* _ABOUT THIS EXERCISE_
Strip the pictures, then copy the remaining data exactly as it stands.

* _RECORDS FOR PROCESSING_
=-=-=-=-=

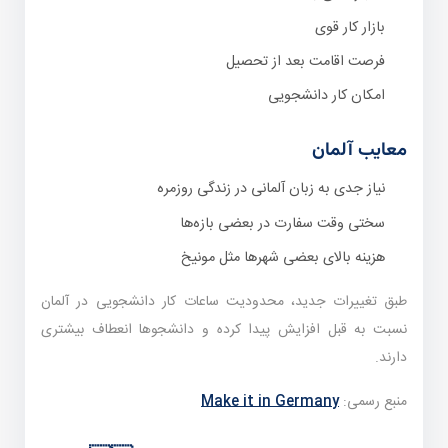
بازار کار قوی
فرصت اقامت بعد از تحصیل
امکان کار دانشجویی
معایب آلمان
نیاز جدی به زبان آلمانی در زندگی روزمره
سختی وقت سفارت در بعضی بازه‌ها
هزینه بالای بعضی شهرها مثل مونیخ
طبق تغییرات جدید، محدودیت ساعات کار دانشجویی در آلمان
نسبت به قبل افزایش پیدا کرده و دانشجوها انعطاف بیشتری
دارند.
منبع رسمی:
Make it in Germany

=-=-=-=-=

* _WRITTEN RESPONSE_
بازار کار قوی
فرصت اقامت بعد از تحصیل
امکان کار دانشجویی
معایب آلمان
نیاز جدی به زبان آلمانی در زندگی روزمره
سختی وقت سفارت در بعضی بازه‌ها
هزینه بالای بعضی شهرها مثل مونیخ
طبق تغییرات جدید، محدودیت ساعات کار دانشجویی در آلمان
نسبت به قبل افزایش پیدا کرده و دانشجوها انعطاف بیشتری
دارند.
منبع رسمی:
Make it in Germany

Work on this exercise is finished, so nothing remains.